What disqualifies you from an SMSF
Self-managed super funds are regulated by the ATO and have specific eligibility criteria that members and trustees must follow. While anyone 18 years old or over can be a trustee or director of an SMSF, they mustn’t be under a legal disability such as mental incapacity, or a disqualified person.
The ATO can render an SMSF trustee as a disqualified person if they see it is necessary, particularly for illegal early access breaches. There are other ways a person may become disqualified and some may not even realise they have been. Continuing to act as an SMSF trustee or director of the corporate trustee while disqualified is an offence, and further penalties may apply.
A person is disqualified if they:
- Have been convicted of an offence involving dishonesty.
- Are or have been subject to a civil penalty order under the super laws.

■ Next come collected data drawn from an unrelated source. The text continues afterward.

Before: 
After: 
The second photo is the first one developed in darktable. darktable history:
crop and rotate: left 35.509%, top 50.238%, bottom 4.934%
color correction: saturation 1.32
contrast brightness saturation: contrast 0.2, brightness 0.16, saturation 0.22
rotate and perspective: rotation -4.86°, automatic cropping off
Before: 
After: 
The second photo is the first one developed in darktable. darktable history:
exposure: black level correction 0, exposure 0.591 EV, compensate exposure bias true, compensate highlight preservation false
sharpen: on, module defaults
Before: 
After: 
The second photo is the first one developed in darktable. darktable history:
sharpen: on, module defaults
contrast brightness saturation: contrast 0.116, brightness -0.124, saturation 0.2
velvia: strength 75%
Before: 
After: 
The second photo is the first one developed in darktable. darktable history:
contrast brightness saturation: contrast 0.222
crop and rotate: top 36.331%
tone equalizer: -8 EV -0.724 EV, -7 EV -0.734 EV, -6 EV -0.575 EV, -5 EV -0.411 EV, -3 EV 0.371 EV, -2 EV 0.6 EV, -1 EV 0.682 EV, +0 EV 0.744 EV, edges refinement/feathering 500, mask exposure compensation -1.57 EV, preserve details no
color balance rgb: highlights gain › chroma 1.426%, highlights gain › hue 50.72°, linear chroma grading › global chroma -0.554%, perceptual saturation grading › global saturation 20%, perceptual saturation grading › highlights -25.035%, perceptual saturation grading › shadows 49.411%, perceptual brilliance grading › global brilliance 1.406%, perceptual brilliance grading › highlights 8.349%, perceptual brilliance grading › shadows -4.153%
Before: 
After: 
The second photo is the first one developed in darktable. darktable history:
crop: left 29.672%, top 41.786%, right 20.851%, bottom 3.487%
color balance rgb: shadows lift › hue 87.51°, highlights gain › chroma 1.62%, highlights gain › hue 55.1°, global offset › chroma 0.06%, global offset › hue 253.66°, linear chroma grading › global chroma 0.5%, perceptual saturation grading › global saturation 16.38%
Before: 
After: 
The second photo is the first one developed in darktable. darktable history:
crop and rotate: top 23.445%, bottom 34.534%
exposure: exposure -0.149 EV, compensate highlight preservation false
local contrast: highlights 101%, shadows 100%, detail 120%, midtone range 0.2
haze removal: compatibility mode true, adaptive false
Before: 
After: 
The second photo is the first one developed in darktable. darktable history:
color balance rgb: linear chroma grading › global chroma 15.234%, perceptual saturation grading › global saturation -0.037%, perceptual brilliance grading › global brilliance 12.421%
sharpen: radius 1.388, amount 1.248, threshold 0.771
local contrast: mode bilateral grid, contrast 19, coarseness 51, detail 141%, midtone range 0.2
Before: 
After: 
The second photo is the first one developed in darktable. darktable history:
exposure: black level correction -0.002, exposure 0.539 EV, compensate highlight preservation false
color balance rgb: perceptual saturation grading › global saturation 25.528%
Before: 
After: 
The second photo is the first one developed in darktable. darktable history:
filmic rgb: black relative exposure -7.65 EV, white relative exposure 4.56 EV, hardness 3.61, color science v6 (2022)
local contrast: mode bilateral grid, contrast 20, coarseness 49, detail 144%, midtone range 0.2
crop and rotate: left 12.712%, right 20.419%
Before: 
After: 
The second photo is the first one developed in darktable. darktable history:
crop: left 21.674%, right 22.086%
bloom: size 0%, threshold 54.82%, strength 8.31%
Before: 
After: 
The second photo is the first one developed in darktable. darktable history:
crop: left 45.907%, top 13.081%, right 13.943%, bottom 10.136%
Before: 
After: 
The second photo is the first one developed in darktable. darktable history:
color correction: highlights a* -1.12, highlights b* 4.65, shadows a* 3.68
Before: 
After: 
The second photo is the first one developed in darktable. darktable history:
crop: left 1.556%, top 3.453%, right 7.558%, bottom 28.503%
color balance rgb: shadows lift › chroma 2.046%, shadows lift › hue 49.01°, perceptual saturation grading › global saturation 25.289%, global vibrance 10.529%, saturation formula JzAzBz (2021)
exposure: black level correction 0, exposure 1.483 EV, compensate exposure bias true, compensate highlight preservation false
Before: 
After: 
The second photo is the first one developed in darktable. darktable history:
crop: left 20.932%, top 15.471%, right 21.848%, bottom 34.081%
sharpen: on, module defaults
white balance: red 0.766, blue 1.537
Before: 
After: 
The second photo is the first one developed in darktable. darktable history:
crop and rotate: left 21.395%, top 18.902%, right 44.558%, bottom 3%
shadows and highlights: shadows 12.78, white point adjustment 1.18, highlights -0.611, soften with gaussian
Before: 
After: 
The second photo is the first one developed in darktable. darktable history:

- Are insolvent under administration (including being an undischarged bankrupt).
- Have been disqualified by a court or regulator (for example, by the ATO or APRA).
The ATO has a disqualified trustees register to see if an individual has previously been disqualified. The register provides information and easy search options to help determine whether a potential trustee has been disqualified. It is updated quarterly and includes all individuals who have been disqualified since 2012, the year that the information was first published electronically.
When a person has been disqualified, the two main options are to roll over the disqualified person’s member benefits to a large (APRA) superannuation fund, such as an industry or public offer fund, or convert the SMSF into a Small APRA Fund (SAF) by appointing an APRA approved trustee.
Trustees or directors of a corporate trustee are responsible for running the fund and making decisions that affect the retirement interests of each fund member, including themselves. Therefore, it would be wise for members to remain aware of which trustees are or may be disqualified and how a trustee may become disqualified.